[Supplied records]:
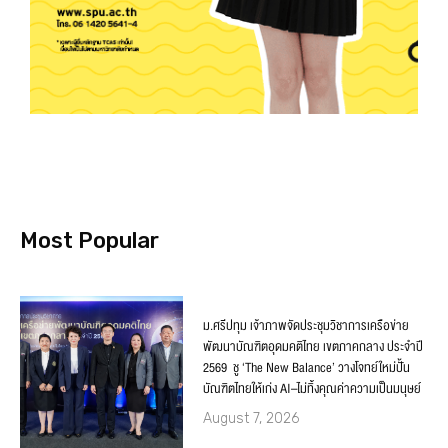
Most Popular
ม.ศรีปทุม เจ้าภาพจัดประชุมวิชาการเครือข่าย
พัฒนาบัณฑิตอุดมคติไทย เขตภาคกลาง ประจำปี
2569 ชู ‘The New Balance’ วางโจทย์ใหม่ปั้น
บัณฑิตไทยให้เก่ง AI–ไม่ทิ้งคุณค่าความเป็นมนุษย์
August 7, 2026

[Your assignment]: Go through the lines above and write each one out verbatim, skipping the pictures.

[Solved problem]:
Most Popular
ม.ศรีปทุม เจ้าภาพจัดประชุมวิชาการเครือข่าย
พัฒนาบัณฑิตอุดมคติไทย เขตภาคกลาง ประจำปี
2569 ชู ‘The New Balance’ วางโจทย์ใหม่ปั้น
บัณฑิตไทยให้เก่ง AI–ไม่ทิ้งคุณค่าความเป็นมนุษย์
August 7, 2026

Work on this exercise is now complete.